ModaLisboa: Nuno Gama trocou a passerelle pelo Museu Nacional de Arte Antiga
O criador português já nos habitou a esperar um espectáculo e, desta vez, apresentou a sua colecção no Museu Nacional de Arte Antiga. Mas quem desfilou foram as pessoas.
O segundo dia de desfiles da ModaLisboa começou soalheiro à porta do Museu Nacional de Arte Antiga (MNAA). Nuno Gama levou a sua nova colecção para a exposição permanente e quem desfilou — entre os homens-estátua que se espalhavam pelas salas — foram os convidados.
Sentados à beira da grande escadaria de acesso ao terceiro piso, estava cerca de meia dúzia de modelos sentados, em traje balneário — não fosse esta uma apresentação de Primavera/Verão. Davam as boas-vindas à enchente de visitantes, sob o olhar das várias estátuas de Virgem Maria, do Arcanjo S. Miguel e de Santo André da sala de entrada.
Durante uma ou duas horas, os visitantes do MNAA foram convidados a tocar nas peças (de roupa) expostas: ver os forros e explorar, detalhes e sentir os tecidos. A exposição desafiava-nos ligar os trajes às pinturas e esculturas — mesmo que o criador não tenha a tenha concebido desta forma. O casaco encarnado vivo no final de um corredor, por exemplo, saltava à vista, com a imagem da Lamentação de Cristo Morto como pano de fundo. Algumas das peças mais exuberantes enchiam a sala com imagens da corte de Dona Leonor e, no lado oposto, três modelos de smoking guardavam obras de Josefa de Óbidos.
A guitarra eléctrica, à entrada da sala dos painéis de São Vicente de Fora, marcava o ambiente. “Já vi [esta obra] milhões de vezes e cada vez que subo as escadas fico emocionado”, confessa Nuno Gama. Foi a única sala onde não colocou modelos, de forma a conduzir o olhar das pessoas a importante obra quatrocentista.
“Queria que as pessoas viessem cá. Queria compartilhar esta energia que sinto”, explica o criador, que este ano celebra os 25 anos de marca. “Cada vez que cá venho saio com ideias novas e coisas a borbulhar”.
A ligação entre o património da cidade e a energia da criação de moda está na génese da ModaLisboa. Ao longo de quase três décadas, o evento já ocupou os mais diversos espaços Lisboetas, desde o Museu Nacional de História Natural ao Pátio da Galé (onde esteve durante alguns anos), passando pelo Museu da Eletricidade. É uma relação fecunda: a história é inspiradora cada geração e a moda, que se renova a cada seis meses, injecta energia por onde passa.

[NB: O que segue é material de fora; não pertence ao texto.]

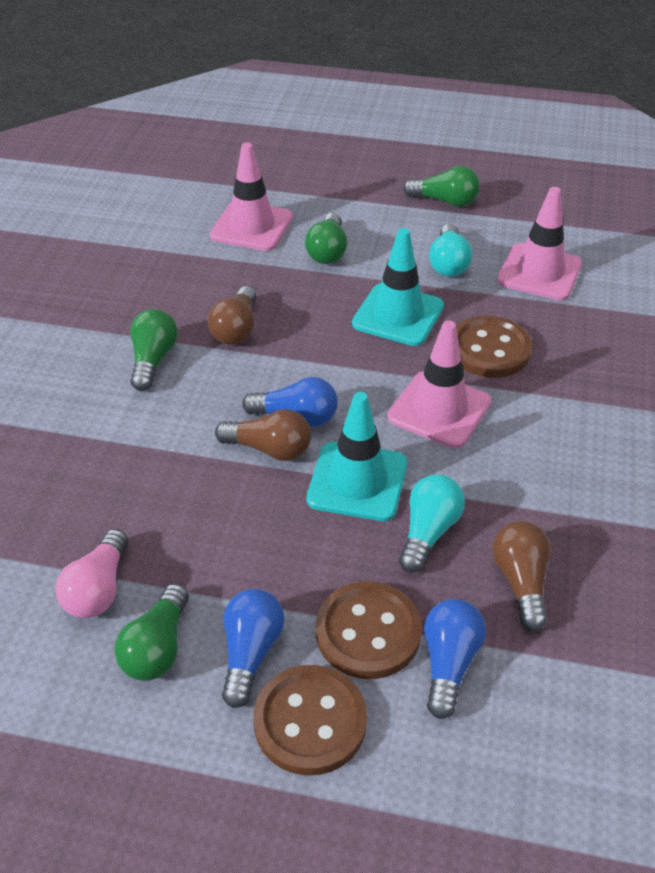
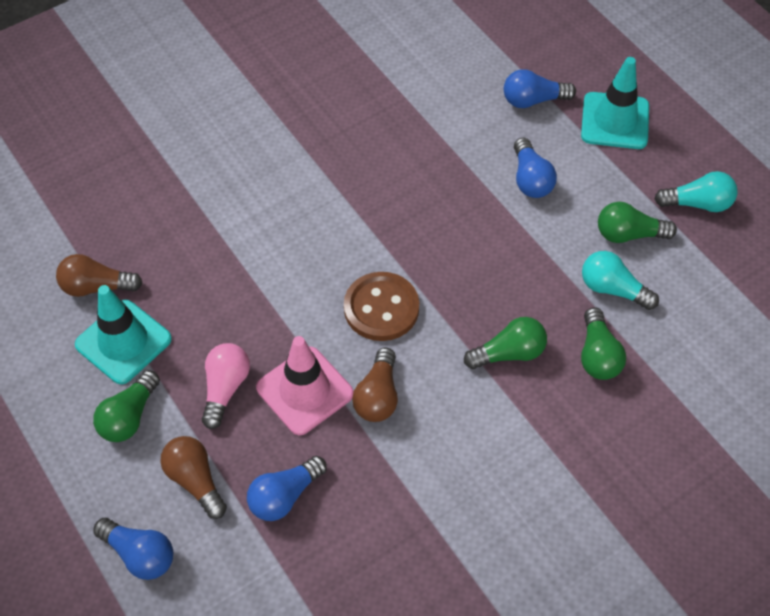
blue light bulb: 3 -> 4
brown button: 3 -> 1
pink traffic cone: 3 -> 1

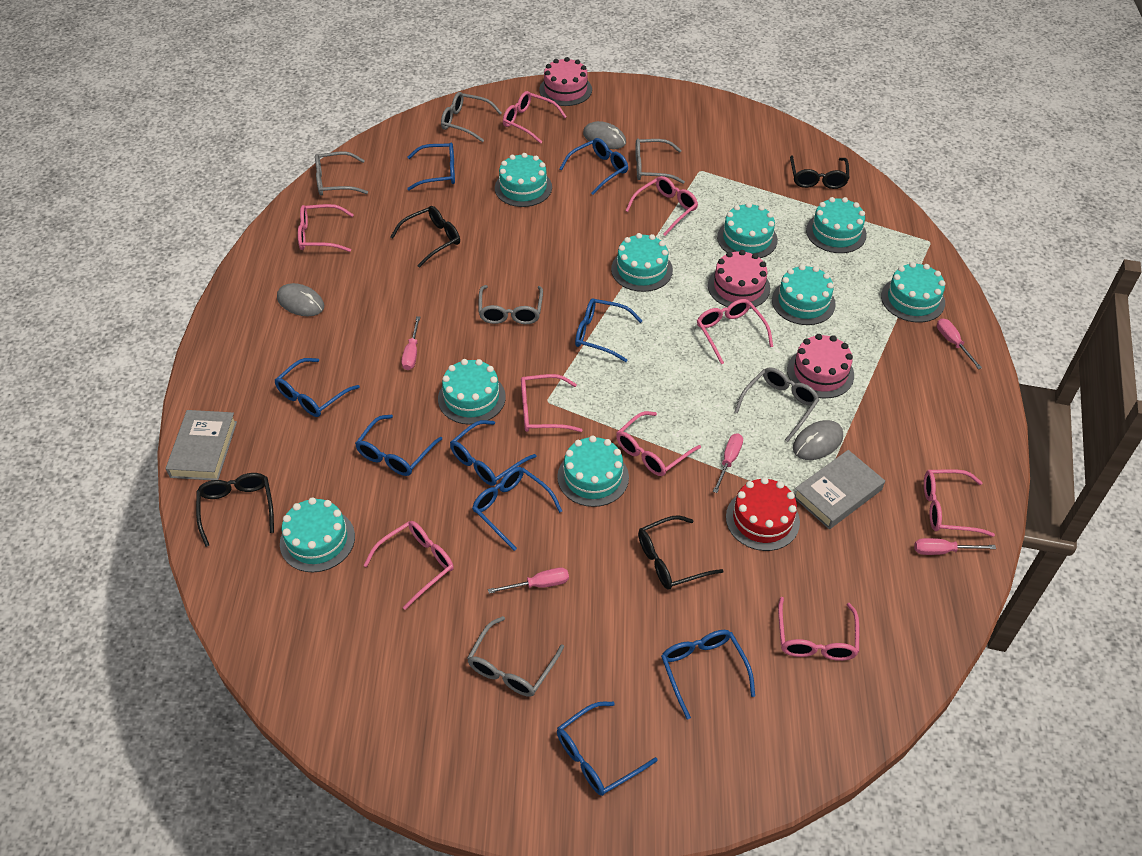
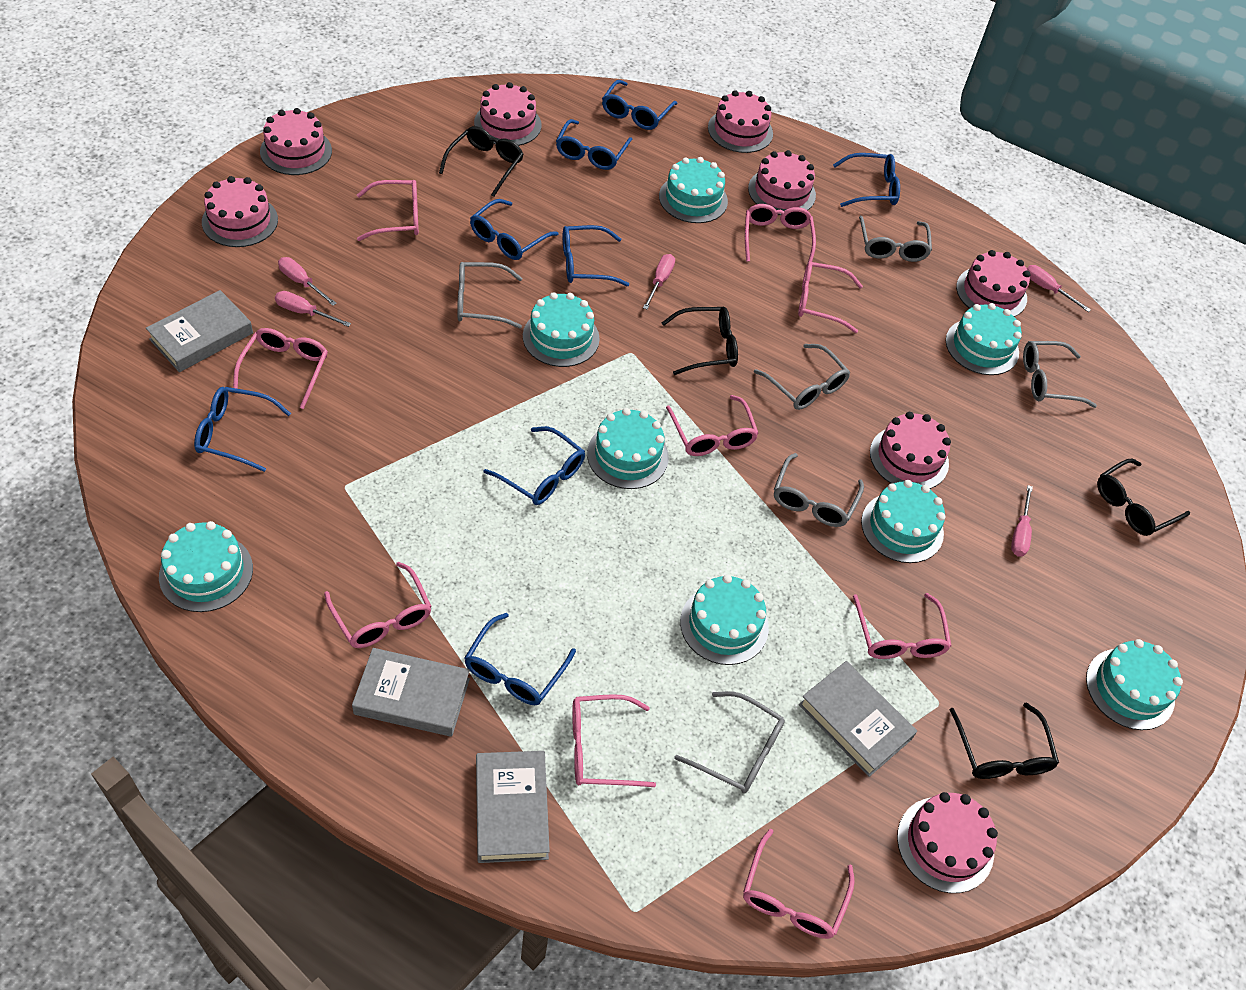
blue glasses: 9 -> 8
grey book: 2 -> 4
grey mouse: 3 -> 0
pink cake: 3 -> 8
red cake: 1 -> 0
turquoise cake: 9 -> 8

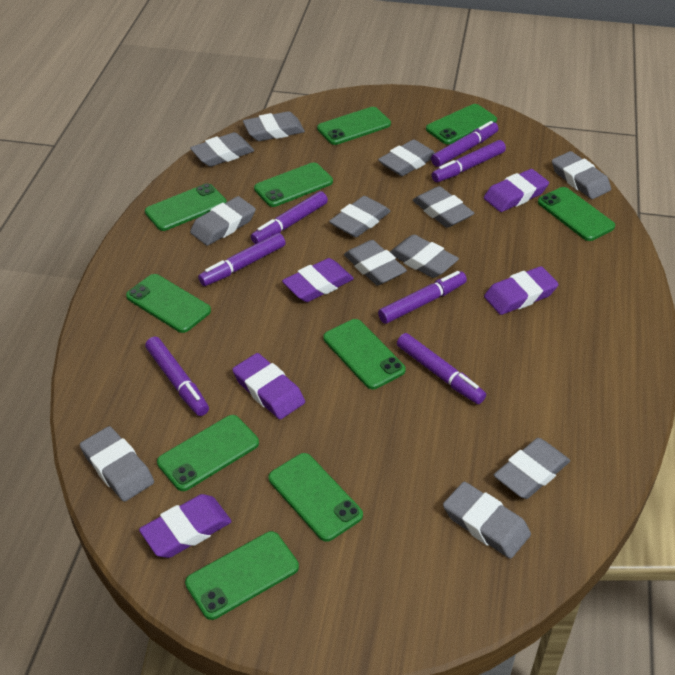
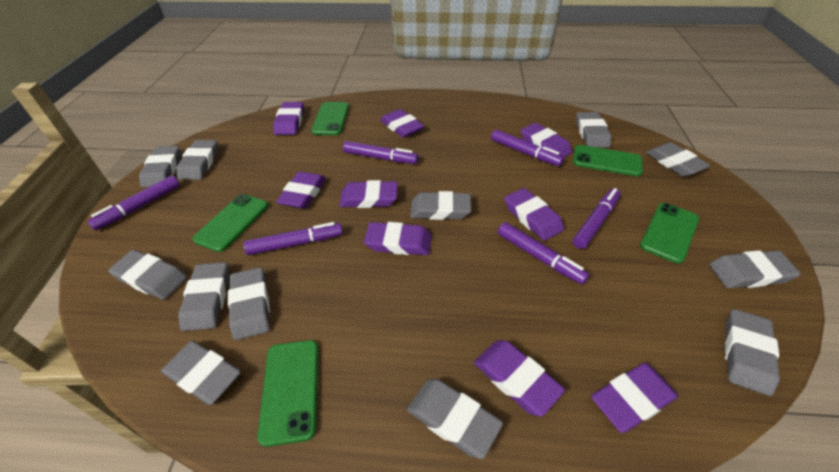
green phone: 10 -> 5
purple eraser: 5 -> 9
purple marker: 7 -> 6

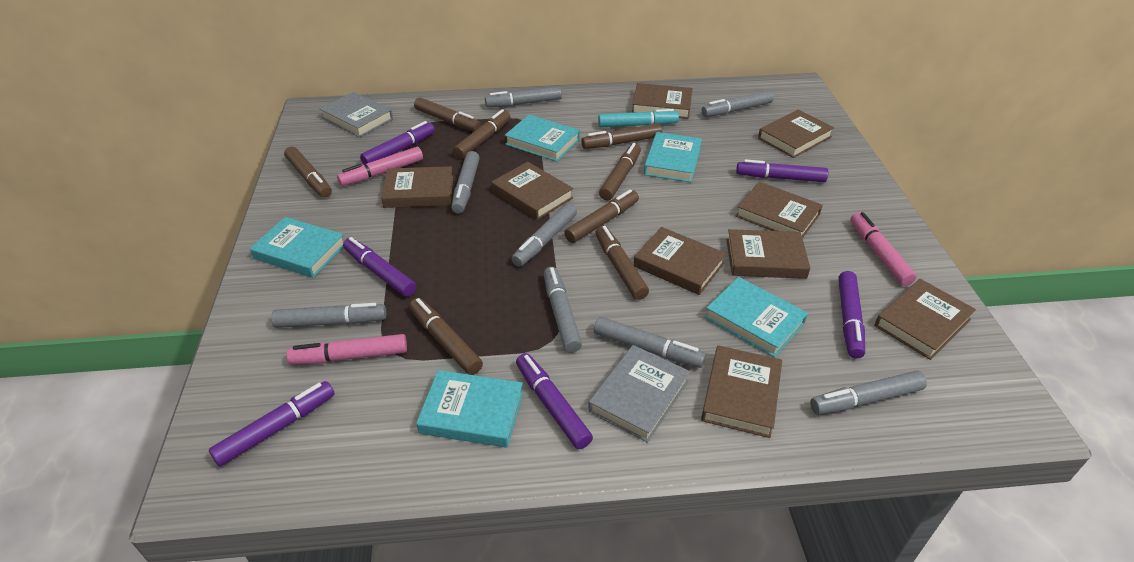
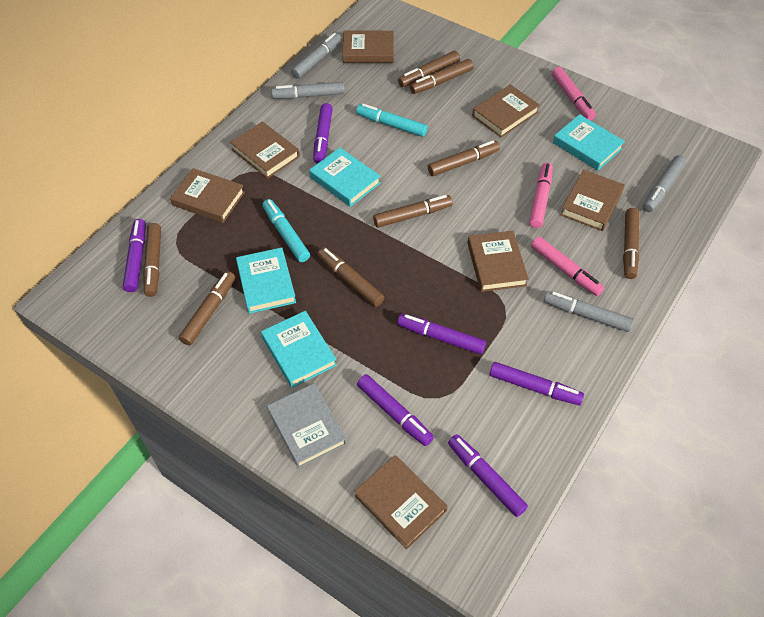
brown book: 9 -> 7
grey book: 2 -> 1
grey marker: 8 -> 4
turquoise book: 5 -> 4
turquoise marker: 1 -> 2

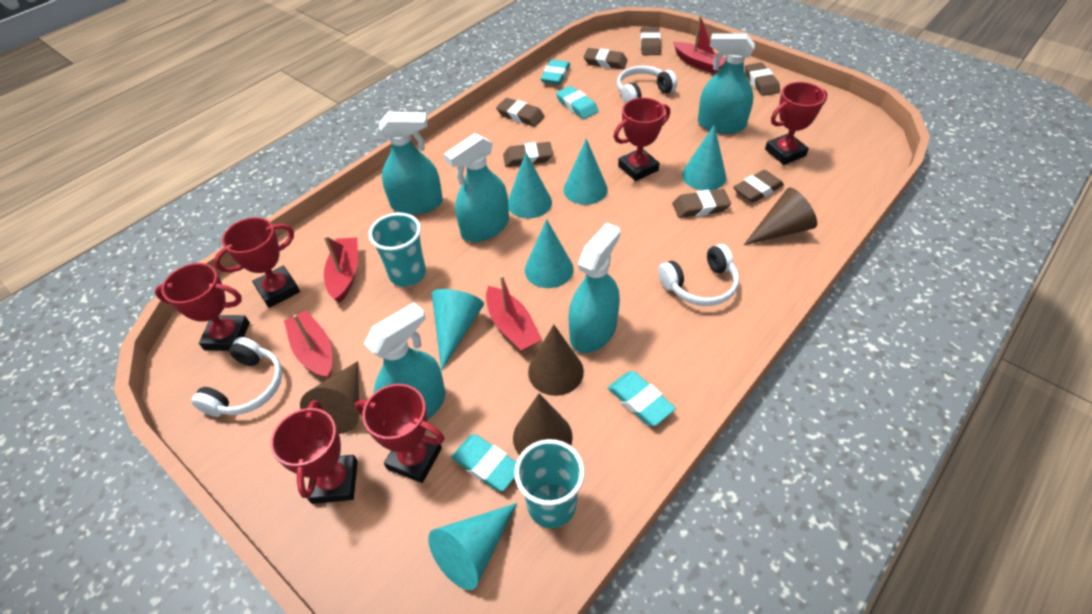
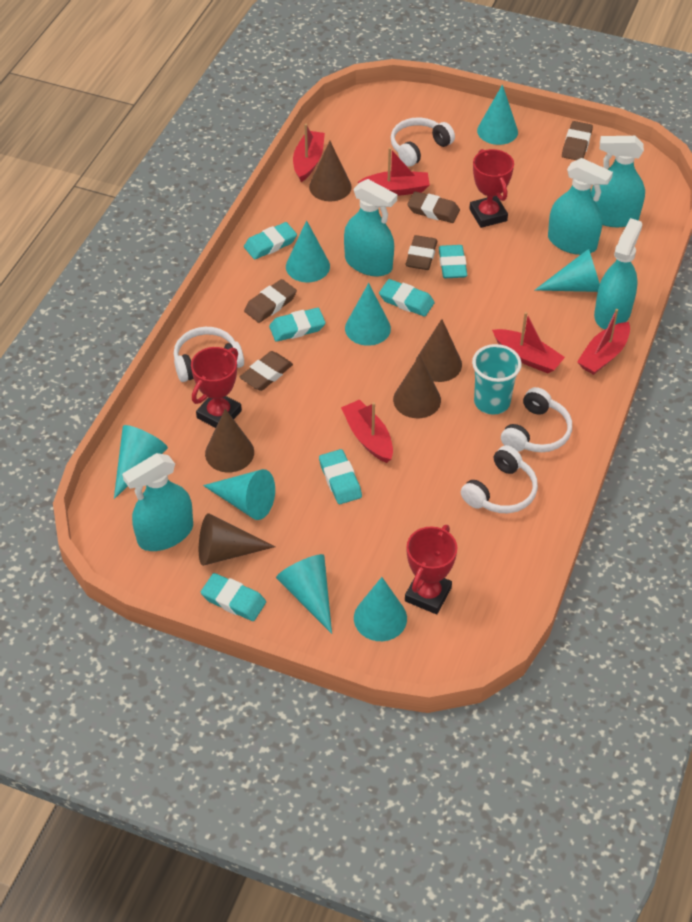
brown cone: 4 -> 5
brown eraser: 7 -> 5
red boat: 4 -> 5
red trophy: 6 -> 3
turquoise cone: 6 -> 8
turquoise cup: 2 -> 1
turquoise eraser: 4 -> 6
white headphones: 3 -> 4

“Existe uma natural ligação entre este museu e todas as áreas de criação. É uma espécie de fonte de manancial onde os artistas contemporâneos vêm beber”, afirma António Filipe Pimentel, director do MNAA, acrescentando que estes eventos permitem “viver os espaços de outra forma”. Não é, aliás, a primeira vez que o MNAA se junta ao mundo da moda: em 2011, trocou algumas das suas peças com o Museu de Design e Moda (Mude), criando duas exposições paralelas.
A apresentação de Nuno Gama aconteceu nas vésperas da inauguração (na próxima terça-feira) de uma nova sala do MNAA que irá dar um espaço semi-permanente às mais de 4600 peças de arte têxtil em acervo. Irão rodar de nove em nove meses, sendo que muitas são sensíveis, explica o director do museu. A nova galeria terá como padrinho o próprio Nuno Gama — da mesma forma como a exposição de mobiliário foi apadrinhada pelo arquitecto Siza Vieira. “Tudo surgiu ao mesmo tempo — os fios cruzam-se”, conta Pimentel.
Com abertura para breve está a nova loja de Nuno Gama, no Chiado. A inauguração estava marcada para esta sexta-feira, mas foi adiada. “Não vamos marcar mais inaugurações. Quando os carpinteiros cumprirem tudo, fazemos uma festa”, brinca o criador.
“Estão aqui séculos de riqueza da nossa cultura”, aponta ainda Nuno Gama. O criador lembra que o património nacional deve ser uma fonte de orgulho: “Se calhar somos muito mais do que às vezes pensamos. Se calhar basta mudar esse chip e perceber isso de uma vez por todas”.
O dia de desfiles continuou no Pavilhão Carlos Lopes, com nomes como Alexandra Moura e Aleksandar Protic. Ainda ao início da tarde, enquanto a tempestade Leslie estava por chegar, houve tempo para que a Awaytomars apresentasse a sua colecção ao ar livre, à volta do Lago Botequim do Rei, localizado junto ao pavilhão.